I began searching under the various flowerpots his wife must have set out in front
of the place. I looked for one of those rocks that looked like it would be hiding a key.
Finally, I felt along the doorframe. In those couple of minutes, I became extremely
religious, offering up some of the most sincere prayers ever uttered. It is said there
are no atheists in foxholes. I don’t know about that. I do know there are no atheists
when something resembling the Lyndon Johnson little girl picking the petals off a
flower and then a mushroom cloud ad happens. I promised I would even be willing
to spend the rest of my life working for free at a nudist leper colony/dance club.
Then I found the key hanging on the window frame.
No key had ever been put in a lock and turned so quickly. I shouted out my
friend’s name, just in case he was actually home and was just too lazy to answer the
door as I ran through the house while somehow doing the John Wayne walk. Now, I
am over 6’0” tall, but I am sure I was about 4’2” because I was so bent over when I
hit the bathroom door. It is claimed that the Maharishi University can teach a
person to levitate. I did that that day. I don’t remember walking across the
bathroom tiles or even the cool feeling of porcelain against the skin, just joy and
bliss. There was an angelic chorus singing.

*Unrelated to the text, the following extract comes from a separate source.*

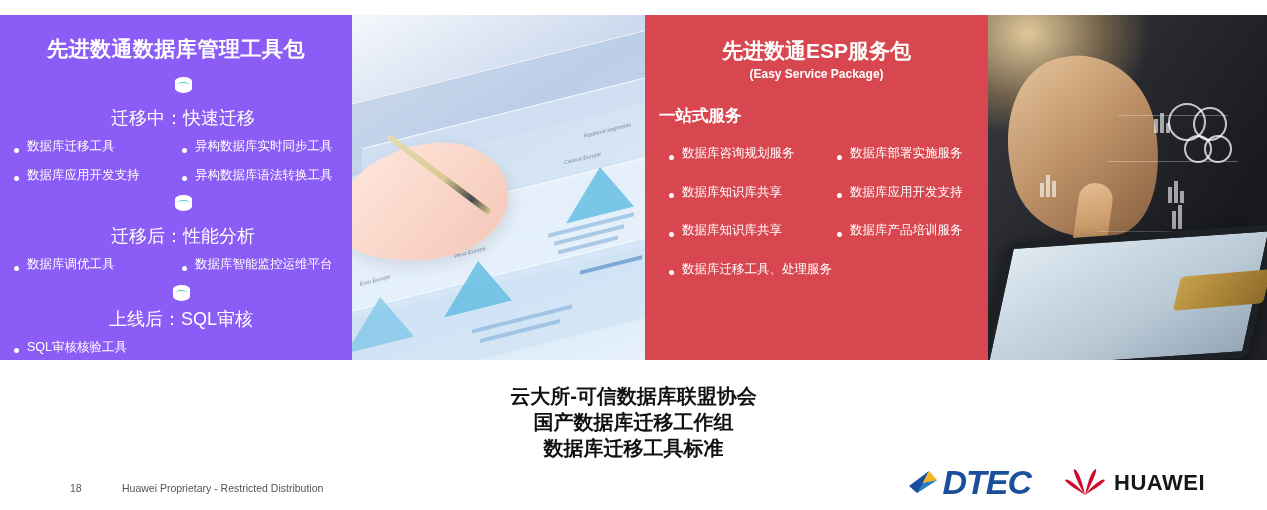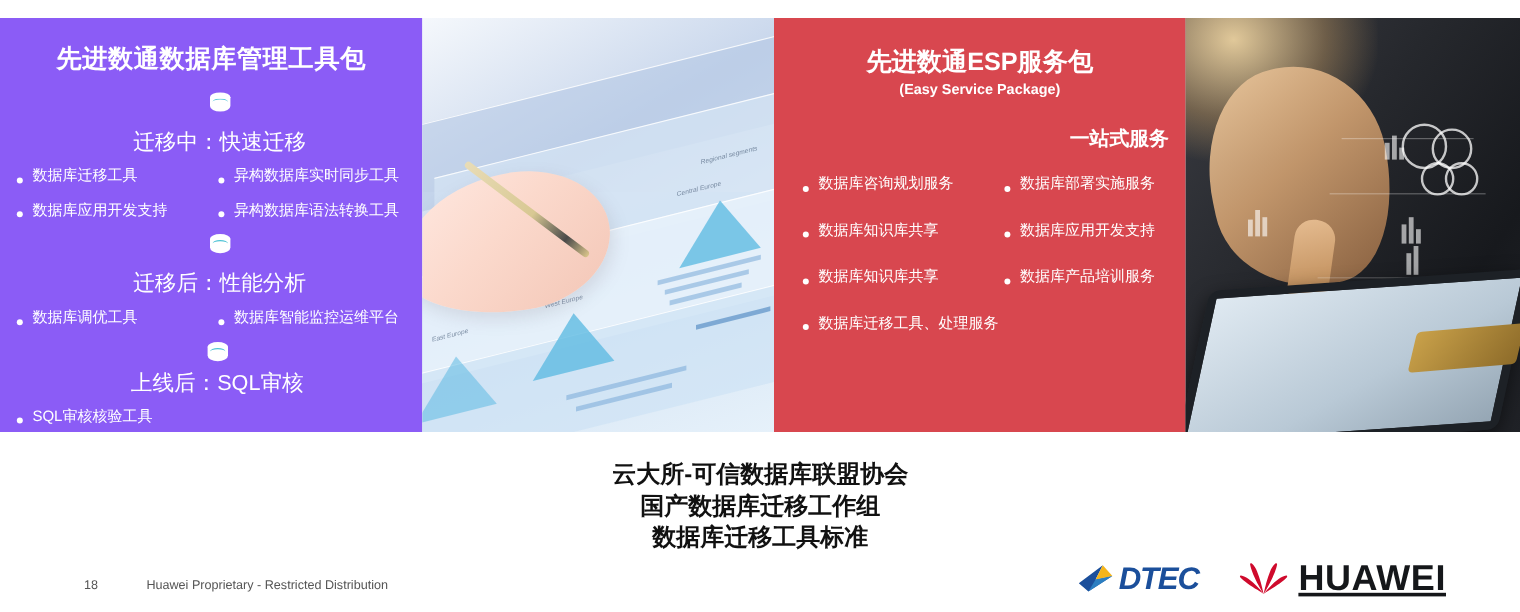"一站式服务" .red-section { text-align: right -> left }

When the crisis was over, I breathed a little easier and grabbed a magazine sitting
on the counter next to the toilet. Time for a little reading. After a couple of pages, I
kind of looked up and thought to myself, “Wow, my friend must have redecorated
his bathroom. I guess that is what happens when you have a woman in your life. It
was really fancy. He must have spent some real coins on this remodeling. It was
then that I noticed the family photograph sitting next to where the magazine was. It
was not my friend’s family.
There are those moments when you brain disconnects as you process the
information. Instead of a light bulb popping above your head, it is the spinning
multi-color wheel that appears on your computer. It slowly dawned on me that I
was not in my friend’s house. I HAD BROKEN INTO A STRANGER’S HOUSE TO USE
THEIR TOILET! Images of police kicking in the bathroom door, guns drawn, and me,
handcuffed, being frog marched to a waiting squad car, my pants still around my
ankles, filled my head. You would be surprised how quickly you will make your way
across a house and back to your car!
Still, I know that someday I will get my dream job at the Des Moines Register
writing a Lewis Grizzard/Erma Bombeck/Dave Barry type of humor column, except
with a great deal more Norwegian repression, no tipping, and a last name no one
can pronounce correctly. The contract will be put in front of me. My lawyer brother
will insist that he look over the contract one last time. Of course, I will have to
excuse myself to use the restroom.
I will return to the editor’s office, sit down again, reach for the pen, and, as I am
about to put pen to paper, the editor will sniff the air and get a look on his face like
he is having a Vietnam War flashback.
“Sniff, sniff. I know that smell from somewhere? Oh, my God, dear God, my house
when I first moved to Des Moines. It lingered for days, months. We had to repaint
the entire house. We tore up the floorboards. We even called in a Catholic priest to
perform at exorcism. Nothing worked. We had to sell the place at a loss. YOU! It was
YOU! You bastard.”
He would then jump across his desk and try to strangle me until security guards
drag me off by the feet, as I vainly try to grasp at the contract to sign it. While I have
no clue whose house it was that I visited all those years ago, I know this is how it is
going to end because this is my life.